Через считанные секунды все было готово. Ромикэ схватил пустой портфель, забрал винтовку и стал подниматься по склону горы той же тропинкой, какой они спускались несколько минут назад. Санду еще немного постоял, склонившись над железной коробкой, проверяя, все ли в порядке.
— Давай, парень, быстрее, а то отбежать не успеем, — торопил его Ромикэ. — Слышишь, приближается поезд…
Вдруг, как бы в подтверждение его слов, паровоз пронзительно и протяжно свистнул трижды подряд, словно посылая сигнал тревоги, и над деревьями стал отчетливо виден черный толстый столб дыма, который поднимался из его трубы.
Санду побежал по тропинке в гору и вскоре догнал Ромикэ.
— К Шимиану спускаться не будем, — проговорил он задыхаясь и еле держась на ногах. — Сделаем небольшой крюк вдоль леса и выйдем как раз к спиртовому заводу в Бановицэ…
— Нет ли там солдат? Мы ведь договорились возвращаться по другой дороге.
— Договорились, но, я думаю, здесь ближе. Да и солдатский лагерь совсем в другой стороне.

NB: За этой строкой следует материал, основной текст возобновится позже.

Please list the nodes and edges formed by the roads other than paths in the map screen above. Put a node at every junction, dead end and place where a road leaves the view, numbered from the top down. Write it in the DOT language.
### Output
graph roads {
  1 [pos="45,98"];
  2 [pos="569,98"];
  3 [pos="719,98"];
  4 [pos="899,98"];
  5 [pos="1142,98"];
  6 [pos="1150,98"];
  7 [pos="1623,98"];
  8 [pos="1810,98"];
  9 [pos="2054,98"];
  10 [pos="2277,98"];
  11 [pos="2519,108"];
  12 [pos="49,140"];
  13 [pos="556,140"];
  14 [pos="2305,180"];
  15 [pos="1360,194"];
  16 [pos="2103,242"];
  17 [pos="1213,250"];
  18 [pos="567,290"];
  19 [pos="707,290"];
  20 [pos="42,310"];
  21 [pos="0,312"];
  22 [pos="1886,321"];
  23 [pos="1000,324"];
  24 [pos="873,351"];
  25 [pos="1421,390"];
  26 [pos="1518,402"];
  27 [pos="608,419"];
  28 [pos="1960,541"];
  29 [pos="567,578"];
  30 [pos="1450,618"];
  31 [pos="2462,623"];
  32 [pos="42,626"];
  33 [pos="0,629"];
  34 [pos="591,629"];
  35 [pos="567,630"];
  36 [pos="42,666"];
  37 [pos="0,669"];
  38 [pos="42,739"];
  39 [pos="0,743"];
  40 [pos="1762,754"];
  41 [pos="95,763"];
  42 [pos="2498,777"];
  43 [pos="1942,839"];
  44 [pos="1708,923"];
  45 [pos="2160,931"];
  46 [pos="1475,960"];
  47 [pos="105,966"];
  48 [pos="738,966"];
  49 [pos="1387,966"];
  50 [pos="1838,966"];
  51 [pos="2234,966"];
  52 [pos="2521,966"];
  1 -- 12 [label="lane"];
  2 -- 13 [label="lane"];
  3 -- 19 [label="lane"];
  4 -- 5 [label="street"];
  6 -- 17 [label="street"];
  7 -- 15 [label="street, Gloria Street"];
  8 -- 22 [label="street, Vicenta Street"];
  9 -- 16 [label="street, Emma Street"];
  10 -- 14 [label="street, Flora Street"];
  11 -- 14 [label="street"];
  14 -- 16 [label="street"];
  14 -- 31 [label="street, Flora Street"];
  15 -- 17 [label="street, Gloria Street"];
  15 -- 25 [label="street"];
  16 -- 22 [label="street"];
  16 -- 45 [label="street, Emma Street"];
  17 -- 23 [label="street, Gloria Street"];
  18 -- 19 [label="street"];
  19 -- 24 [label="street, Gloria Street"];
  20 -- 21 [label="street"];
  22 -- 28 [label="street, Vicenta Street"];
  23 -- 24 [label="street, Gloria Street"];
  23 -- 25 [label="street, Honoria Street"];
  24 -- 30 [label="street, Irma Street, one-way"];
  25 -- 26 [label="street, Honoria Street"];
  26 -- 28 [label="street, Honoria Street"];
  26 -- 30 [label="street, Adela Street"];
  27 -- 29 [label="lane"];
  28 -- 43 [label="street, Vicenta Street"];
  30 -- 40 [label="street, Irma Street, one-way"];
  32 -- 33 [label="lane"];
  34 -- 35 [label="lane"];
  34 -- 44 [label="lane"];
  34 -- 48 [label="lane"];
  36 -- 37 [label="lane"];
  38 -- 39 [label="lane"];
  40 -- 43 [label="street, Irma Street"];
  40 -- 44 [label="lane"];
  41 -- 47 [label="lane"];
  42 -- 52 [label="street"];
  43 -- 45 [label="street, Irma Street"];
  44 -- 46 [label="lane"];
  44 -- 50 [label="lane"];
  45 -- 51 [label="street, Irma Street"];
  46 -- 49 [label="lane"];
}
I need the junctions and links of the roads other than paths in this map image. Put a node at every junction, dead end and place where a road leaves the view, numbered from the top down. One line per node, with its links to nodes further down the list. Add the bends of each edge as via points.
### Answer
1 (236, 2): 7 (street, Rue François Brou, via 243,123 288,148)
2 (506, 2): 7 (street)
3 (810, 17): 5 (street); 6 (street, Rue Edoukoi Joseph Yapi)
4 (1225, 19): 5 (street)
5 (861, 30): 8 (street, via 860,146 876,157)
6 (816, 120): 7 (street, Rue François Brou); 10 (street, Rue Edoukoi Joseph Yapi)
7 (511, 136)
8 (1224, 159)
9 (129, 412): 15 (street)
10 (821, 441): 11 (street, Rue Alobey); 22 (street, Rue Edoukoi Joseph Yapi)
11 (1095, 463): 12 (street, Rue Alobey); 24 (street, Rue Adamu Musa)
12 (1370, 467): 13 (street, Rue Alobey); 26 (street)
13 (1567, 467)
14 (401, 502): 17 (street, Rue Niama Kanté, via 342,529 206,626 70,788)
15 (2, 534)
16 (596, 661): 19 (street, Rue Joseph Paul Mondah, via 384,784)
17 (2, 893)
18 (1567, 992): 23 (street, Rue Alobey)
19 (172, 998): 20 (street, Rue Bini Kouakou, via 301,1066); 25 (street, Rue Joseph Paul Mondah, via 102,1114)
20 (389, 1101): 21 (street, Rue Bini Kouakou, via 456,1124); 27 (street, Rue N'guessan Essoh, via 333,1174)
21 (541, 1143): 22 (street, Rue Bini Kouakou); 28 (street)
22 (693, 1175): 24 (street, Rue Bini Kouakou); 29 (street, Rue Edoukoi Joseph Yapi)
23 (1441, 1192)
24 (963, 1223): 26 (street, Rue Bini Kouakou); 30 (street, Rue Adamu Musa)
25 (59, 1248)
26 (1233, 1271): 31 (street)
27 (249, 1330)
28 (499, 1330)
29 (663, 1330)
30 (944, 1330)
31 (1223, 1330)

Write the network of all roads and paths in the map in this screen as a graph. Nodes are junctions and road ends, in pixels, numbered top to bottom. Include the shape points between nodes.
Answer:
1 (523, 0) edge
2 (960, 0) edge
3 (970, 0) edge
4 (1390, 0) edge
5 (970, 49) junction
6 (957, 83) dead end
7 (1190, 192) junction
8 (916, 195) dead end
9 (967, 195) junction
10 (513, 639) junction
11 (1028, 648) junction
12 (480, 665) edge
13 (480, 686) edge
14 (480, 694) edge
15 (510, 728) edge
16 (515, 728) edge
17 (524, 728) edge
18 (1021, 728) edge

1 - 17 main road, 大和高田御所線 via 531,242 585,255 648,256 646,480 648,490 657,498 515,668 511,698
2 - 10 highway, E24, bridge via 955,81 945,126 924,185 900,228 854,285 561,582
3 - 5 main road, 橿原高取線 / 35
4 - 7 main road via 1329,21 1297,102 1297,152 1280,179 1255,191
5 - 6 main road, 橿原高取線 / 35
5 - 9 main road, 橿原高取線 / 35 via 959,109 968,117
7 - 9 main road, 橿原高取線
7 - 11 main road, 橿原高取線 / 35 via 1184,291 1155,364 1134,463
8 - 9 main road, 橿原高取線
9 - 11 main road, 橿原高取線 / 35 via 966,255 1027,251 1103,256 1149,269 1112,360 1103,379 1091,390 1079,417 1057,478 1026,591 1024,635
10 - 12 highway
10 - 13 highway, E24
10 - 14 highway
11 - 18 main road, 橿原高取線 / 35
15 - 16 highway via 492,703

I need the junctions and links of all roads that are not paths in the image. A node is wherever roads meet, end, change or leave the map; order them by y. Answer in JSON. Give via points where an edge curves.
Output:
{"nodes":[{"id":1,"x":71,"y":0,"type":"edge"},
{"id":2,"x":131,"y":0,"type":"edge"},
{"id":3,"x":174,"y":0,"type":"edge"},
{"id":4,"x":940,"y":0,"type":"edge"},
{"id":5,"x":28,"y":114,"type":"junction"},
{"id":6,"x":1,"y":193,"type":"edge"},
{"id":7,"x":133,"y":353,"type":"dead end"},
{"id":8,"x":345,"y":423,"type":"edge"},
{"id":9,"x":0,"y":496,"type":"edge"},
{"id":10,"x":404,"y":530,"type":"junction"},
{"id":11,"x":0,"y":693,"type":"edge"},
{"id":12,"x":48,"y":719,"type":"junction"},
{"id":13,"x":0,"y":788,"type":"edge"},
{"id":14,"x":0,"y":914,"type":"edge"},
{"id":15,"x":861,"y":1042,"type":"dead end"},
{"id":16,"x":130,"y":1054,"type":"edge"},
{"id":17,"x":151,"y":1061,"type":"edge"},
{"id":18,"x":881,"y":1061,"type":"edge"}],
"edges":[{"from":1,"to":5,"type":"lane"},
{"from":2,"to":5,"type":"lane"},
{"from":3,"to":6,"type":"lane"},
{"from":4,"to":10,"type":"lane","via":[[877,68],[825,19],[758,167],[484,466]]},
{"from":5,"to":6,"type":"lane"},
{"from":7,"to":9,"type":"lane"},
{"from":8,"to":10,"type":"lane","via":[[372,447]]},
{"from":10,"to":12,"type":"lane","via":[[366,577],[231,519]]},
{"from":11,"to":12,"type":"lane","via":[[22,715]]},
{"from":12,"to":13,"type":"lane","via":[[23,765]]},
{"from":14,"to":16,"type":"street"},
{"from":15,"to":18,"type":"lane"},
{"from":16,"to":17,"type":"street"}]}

Они добрались до покрытой лесом вершины холма, и так же неожиданно, как в первый раз, их взорам открылась панорама Северина — множество крыш, залитых лунным светом. Можно было различить длинные улицы, пересекавшие город из конца в конец, порт, строения судоверфи на самом берегу Дуная.
— Сюда, по этой тропинке! — Санду потянул Ромикэ за руку.
— Ага, смотри-ка, село Бановицэ.
Но не успели они сделать и шага, как сильнейший грохот потряс землю, и его зловещее эхо прокатилось по округе. Стаи разбуженных птиц пронеслись над верхушками деревьев. Немедленно взвились звуки горна — тревога! Раздались одиночные выстрелы, послышались чьи-то голоса. Люди кричали, звали, требовали, бранились, все сливалось в один сплошной гул.
Санду и Ромикэ с минуту постояли молча, переглянулись и, улыбаясь, пожали друг другу руки.
— Дело сделано… — прошептал Санду; в его глазах светилась радость. — Я счастлив, боксер, счастлив, что мы дали немцам по кумполу! Мы им сделали нокаут, нокаут в три секунды!
— Давай, парень, уносить ноги, замешкаемся — попадем черту в лапы, — заметил озабоченный Ромикэ и с винтовкой за спиной побежал вниз между деревьями.
Санду поспешил за ним, стараясь не отставать. Он радовался, как ребенок, подбрасывая на ходу пустой портфель и с трудом продираясь сквозь листву.
Когда они подошли к Бановицэ, петух, сидевший на заборе спиртового завода, начал кукарекать, возвещая наступление второй половины ночи. Измученный Ромикэ привалился к забору, снял майку и принялся вытирать пот, катившийся градом по лицу и спине. То же самое сделал и Санду. Передохнув, они направились в город, чувствуя себя в полнейшей безопасности, и путь их лежал через учебное поле полка.